-------- Extrait --------

Ne tournons pas autour du pot. Les gens comme Chérèque et Mailly ont fait la démonstration, à de nombreuses reprises, qu’ils ne sont ni plus ni moins que des agents du patronat dans le milieu syndical. Chérèque déclare ouvertement qu’il souhaite la réussite des « réformes » du gouvernement – en réalité des contre-réformes. Le dirigeant de la CFDT parle et agit comme une sorte de conseiller stratégique de Sarkozy et de son gouvernement. Il met Sarkozy en garde : « N’essayez pas de faire passer trop de réformes à la fois, car il y aurait un risque de coaliser les oppositions, de déclencher un mouvement général. » Quant à Mailly, il utilise une méthode bien rodée, chez les dirigeants de FO, qui consiste à se montrer très offensif, en paroles, mais sans faire le moindre pas dans le sens d’une résistance effective sur le terrain.

La confédération la plus importante, la plus militante, et qui a une capacité de mobilisation potentiellement colossale, c’est la CGT. Pour cette raison, la politique et la stratégie défendues par les instances dirigeantes de la CGT doivent faire l’objet d’un bilan critique sans concession.

-------- Entrées brutes --------

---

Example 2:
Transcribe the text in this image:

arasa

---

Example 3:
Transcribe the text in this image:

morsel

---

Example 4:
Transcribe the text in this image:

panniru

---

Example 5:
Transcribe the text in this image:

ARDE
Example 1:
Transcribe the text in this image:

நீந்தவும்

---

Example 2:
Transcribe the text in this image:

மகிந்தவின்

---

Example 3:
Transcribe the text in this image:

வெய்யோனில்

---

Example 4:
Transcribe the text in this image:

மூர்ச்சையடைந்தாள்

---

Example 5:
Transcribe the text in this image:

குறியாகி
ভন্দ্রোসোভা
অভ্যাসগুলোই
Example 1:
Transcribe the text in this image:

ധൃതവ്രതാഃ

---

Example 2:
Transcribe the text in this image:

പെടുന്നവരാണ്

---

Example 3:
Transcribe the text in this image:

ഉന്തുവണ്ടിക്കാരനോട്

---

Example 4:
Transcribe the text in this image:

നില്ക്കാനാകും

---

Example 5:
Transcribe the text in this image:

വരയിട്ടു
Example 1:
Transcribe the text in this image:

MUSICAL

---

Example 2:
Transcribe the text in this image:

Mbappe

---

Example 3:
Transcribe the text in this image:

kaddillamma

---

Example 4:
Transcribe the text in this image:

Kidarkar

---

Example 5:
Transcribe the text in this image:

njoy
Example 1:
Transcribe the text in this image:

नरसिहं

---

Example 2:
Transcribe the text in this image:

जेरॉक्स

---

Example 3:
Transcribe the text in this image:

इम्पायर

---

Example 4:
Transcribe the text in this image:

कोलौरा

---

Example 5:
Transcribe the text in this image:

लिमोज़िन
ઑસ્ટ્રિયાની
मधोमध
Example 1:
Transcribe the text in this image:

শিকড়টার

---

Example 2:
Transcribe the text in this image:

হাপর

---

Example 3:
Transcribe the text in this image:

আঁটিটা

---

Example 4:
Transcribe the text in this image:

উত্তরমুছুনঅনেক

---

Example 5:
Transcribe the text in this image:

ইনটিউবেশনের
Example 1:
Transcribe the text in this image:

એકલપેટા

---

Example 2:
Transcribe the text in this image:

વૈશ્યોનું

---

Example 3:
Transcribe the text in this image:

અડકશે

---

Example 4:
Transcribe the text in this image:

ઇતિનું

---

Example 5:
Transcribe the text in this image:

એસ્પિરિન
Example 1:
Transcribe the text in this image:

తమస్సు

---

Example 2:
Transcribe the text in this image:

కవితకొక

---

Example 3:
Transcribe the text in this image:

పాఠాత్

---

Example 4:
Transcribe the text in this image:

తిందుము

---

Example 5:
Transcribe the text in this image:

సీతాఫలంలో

--------

Consigne de l'exercice | Reprenez, s'il vous plaît, le texte sur les directions syndicales et poursuivez-le à partir de sa dernière phrase. Les entrées n'ont aucun rôle à jouer ici.

Réponse à l'exercice |
Disons d’emblée que ce qui fait la force de la CGT, ce sont ses milliers de syndicalistes aux qualités humaines et militantes extraordinaires. Pour porter le flambeau du syndicalisme dans les entreprises du secteur privé ou dans les services publics, ces camarades donnent sans compter leur temps et leur énergie – souvent au prix de sacrifices considérables. Ils sont en première ligne de tous les combats pour la défense des travailleurs – et, par conséquent, de toutes les formes de répression et de discrimination anti-syndicales auxquelles recourt le patronat.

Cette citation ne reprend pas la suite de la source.